**MATERIAL PROVIDED:**
________________________________________

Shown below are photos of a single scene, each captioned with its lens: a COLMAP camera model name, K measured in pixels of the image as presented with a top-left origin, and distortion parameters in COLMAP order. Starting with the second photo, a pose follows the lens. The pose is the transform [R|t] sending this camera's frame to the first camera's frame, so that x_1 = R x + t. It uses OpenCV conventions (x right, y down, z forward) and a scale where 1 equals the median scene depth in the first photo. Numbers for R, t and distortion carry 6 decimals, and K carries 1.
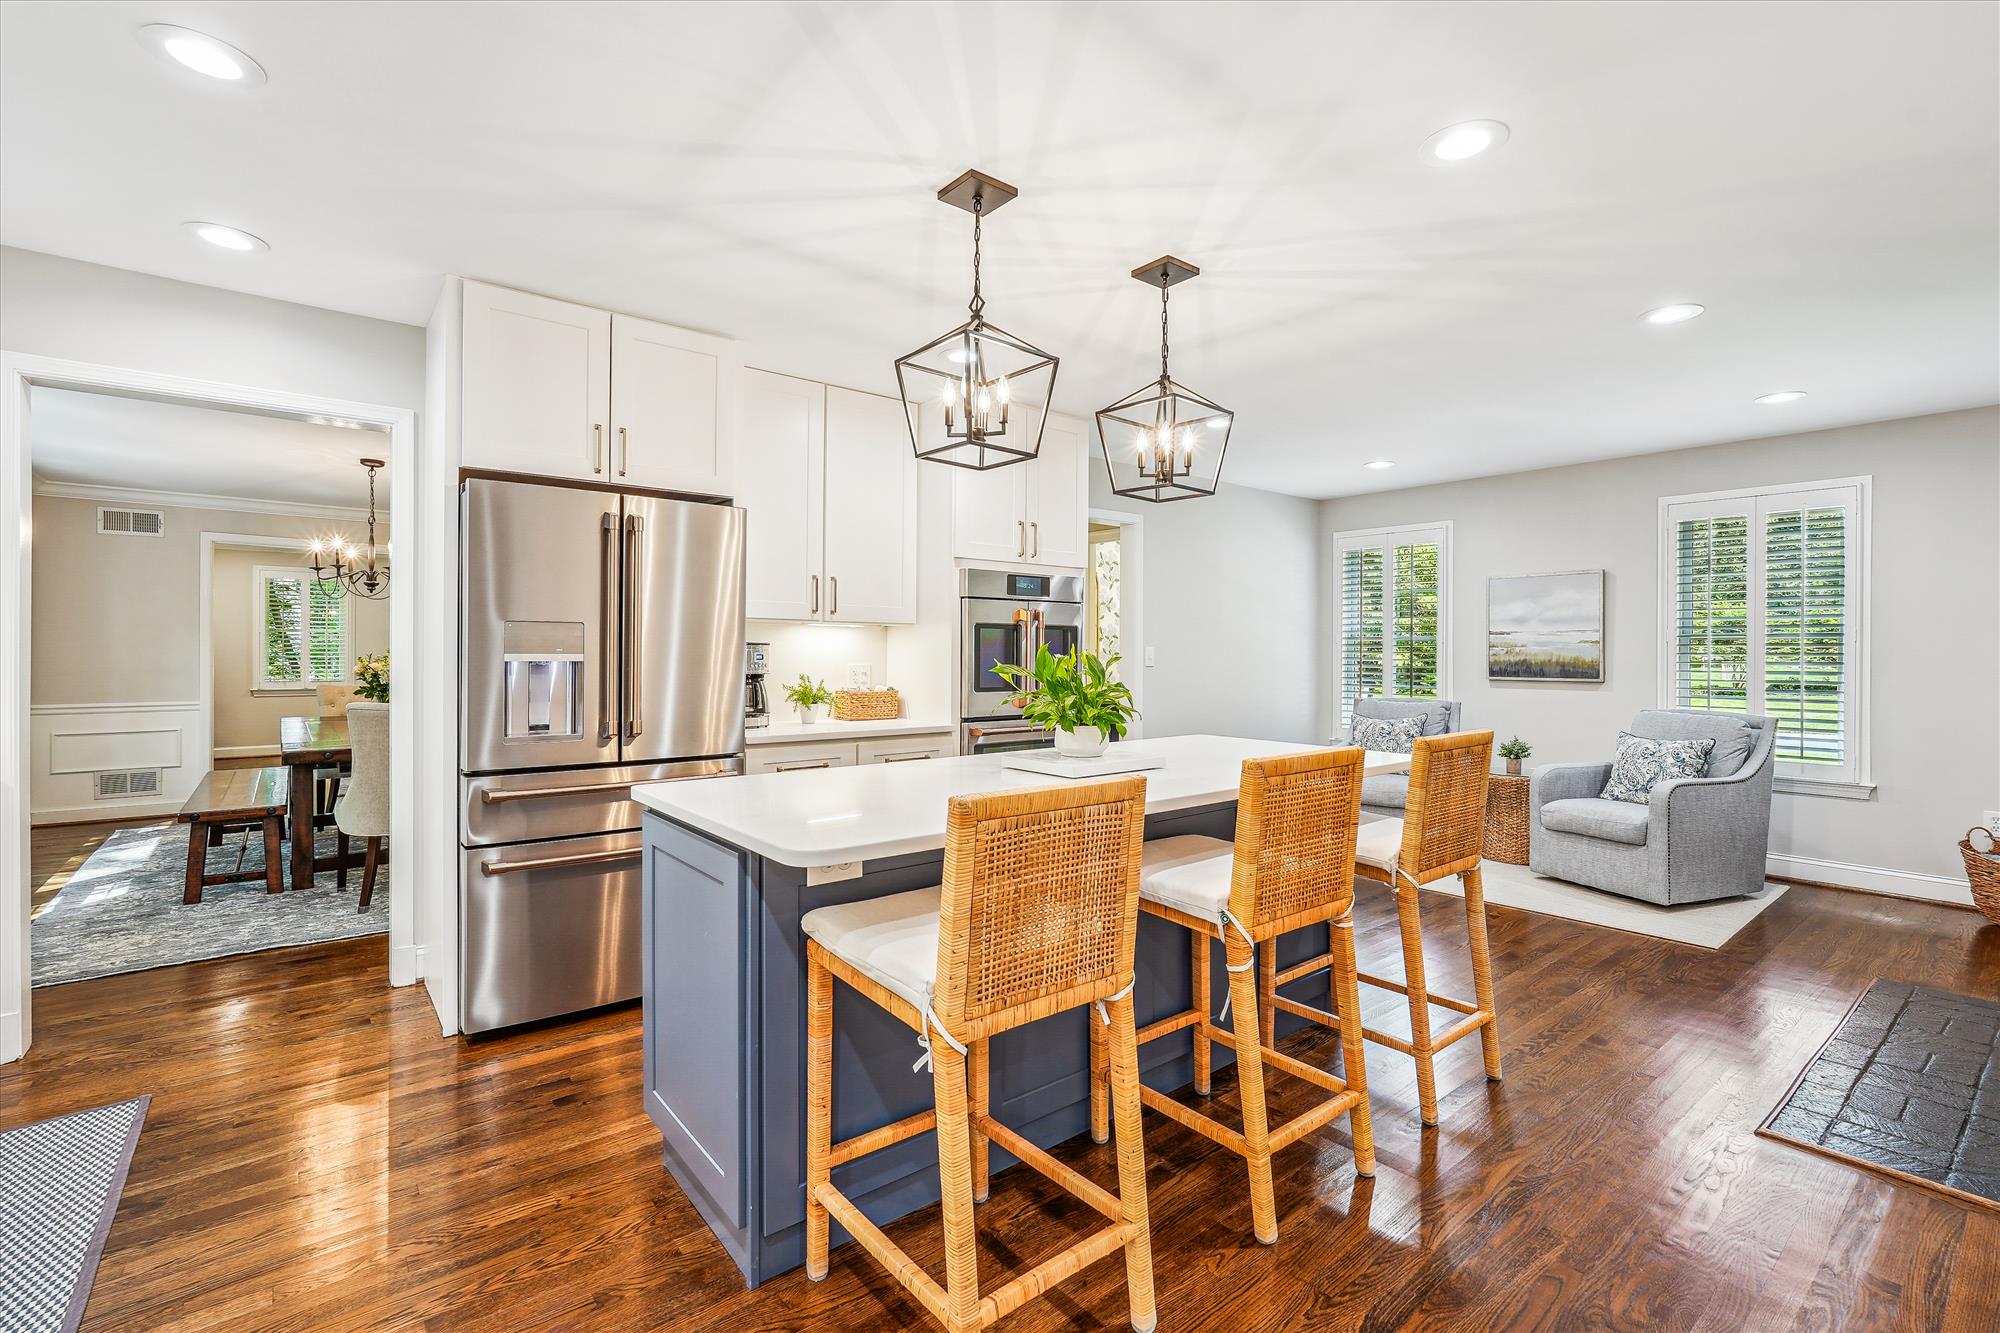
lens RADIAL K [[879.2, 0, 1001.2], [0, 879.2, 652.2], [0, 0, 1]] dist [-0.008748, 0.002383]
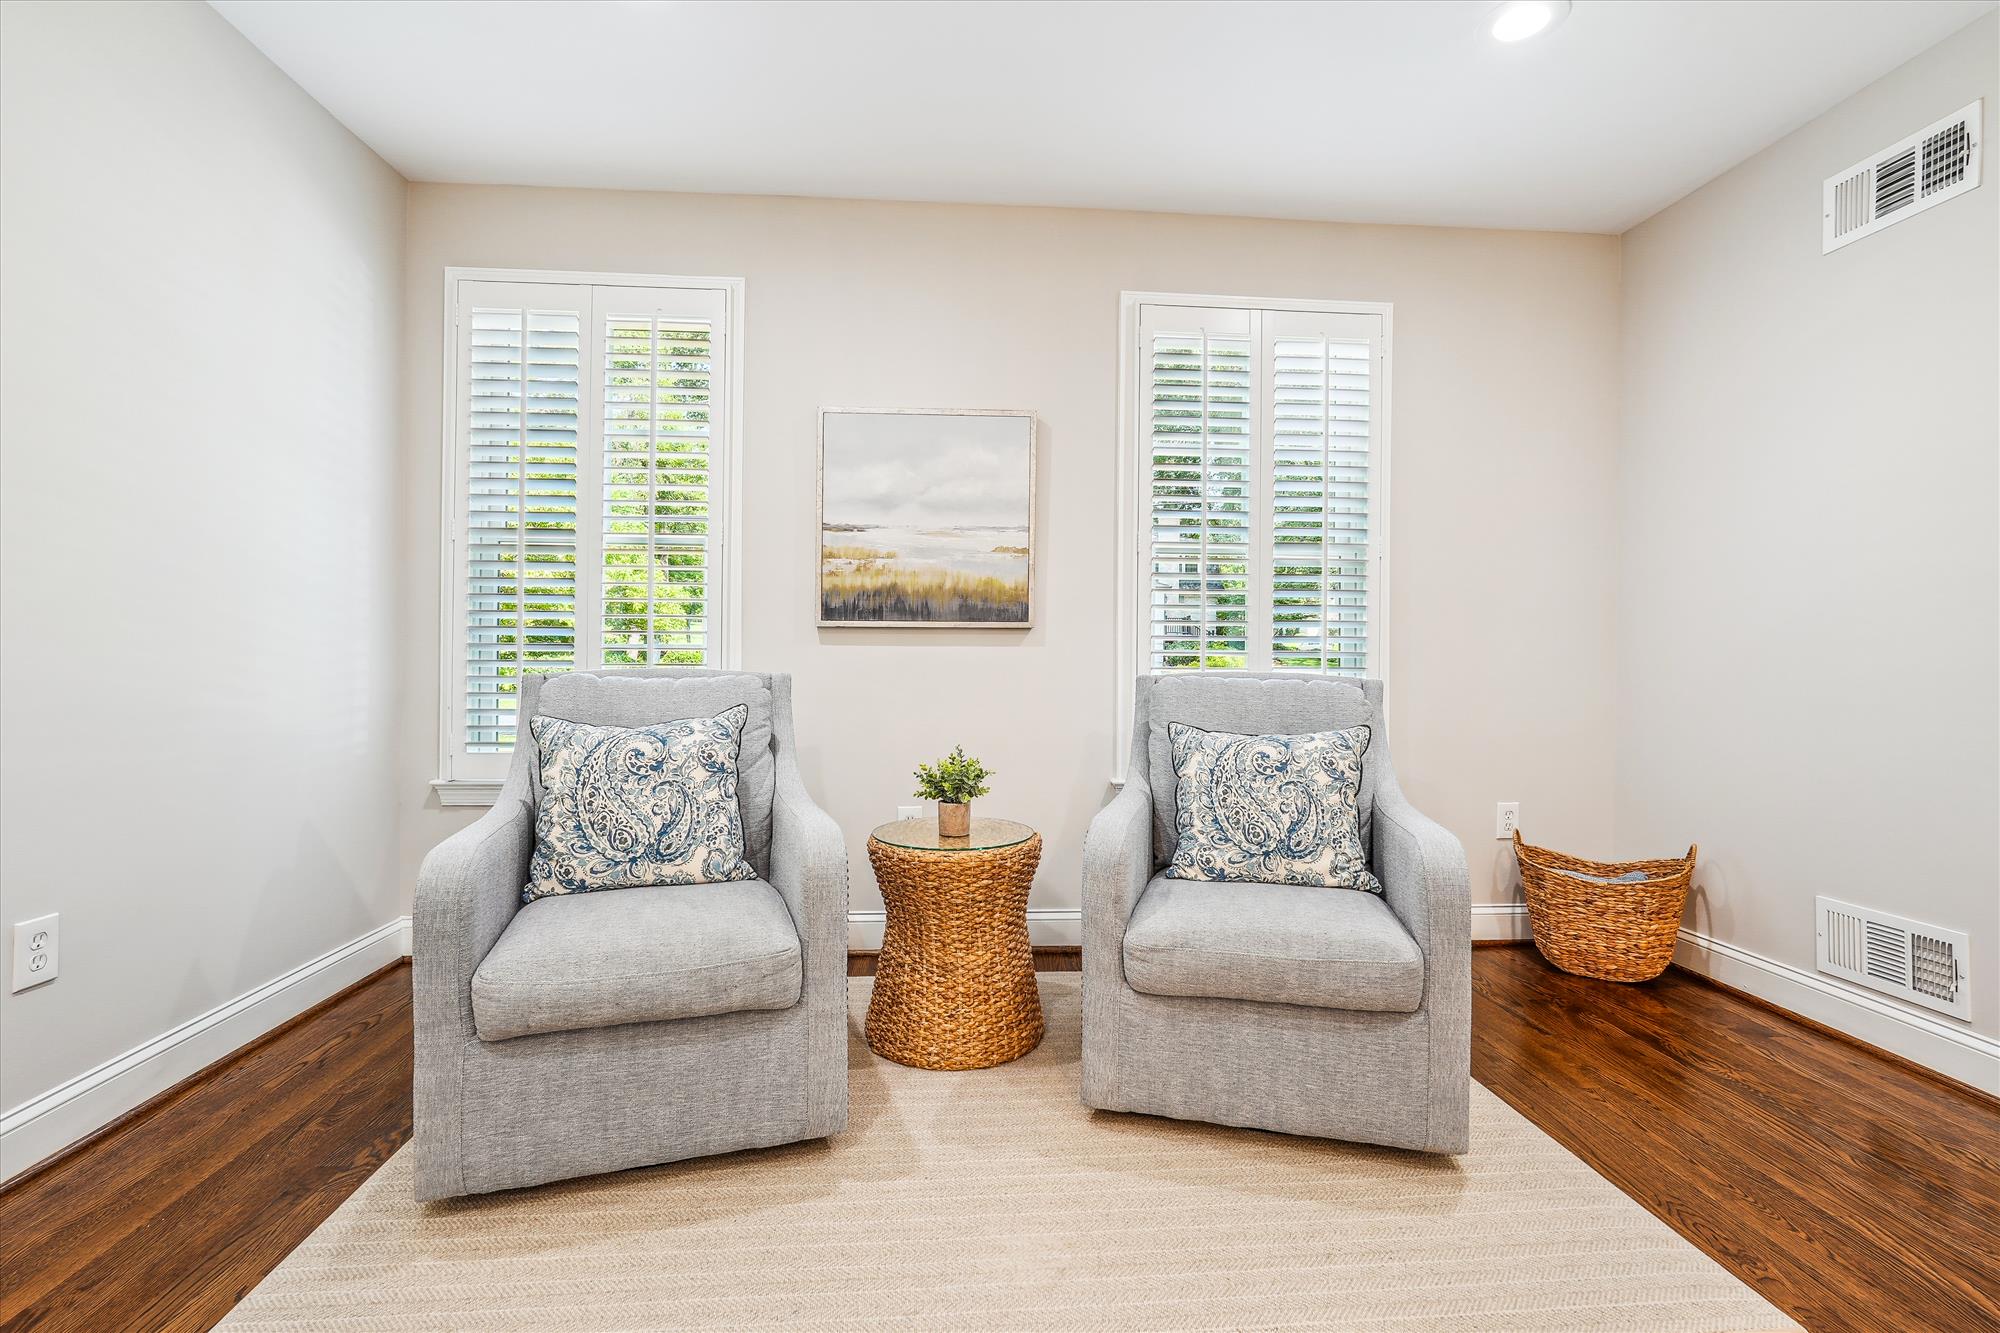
lens RADIAL K [[879.2, 0, 982.1], [0, 879.2, 658.2], [0, 0, 1]] dist [-0.008748, 0.002383]
pose [[0.562295, -0.000764, 0.826936, 0.230004], [-0.006445, 0.999965, 0.005307, 0.047671], [-0.826912, -0.008314, 0.562271, 0.706420]]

________________________________________

**EXERCISE DETAILS:** Filter the data above and copy each line that contains the string "pose", matching case exactly.

**WRITTEN ANSWER:**
Shown below are photos of a single scene, each captioned with its lens: a COLMAP camera model name, K measured in pixels of the image as presented with a top-left origin, and distortion parameters in COLMAP order. Starting with the second photo, a pose follows the lens. The pose is the transform [R|t] sending this camera's frame to the first camera's frame, so that x_1 = R x + t. It uses OpenCV conventions (x right, y down, z forward) and a scale where 1 equals the median scene depth in the first photo. Numbers for R, t and distortion carry 6 decimals, and K carries 1.
pose [[0.562295, -0.000764, 0.826936, 0.230004], [-0.006445, 0.999965, 0.005307, 0.047671], [-0.826912, -0.008314, 0.562271, 0.706420]]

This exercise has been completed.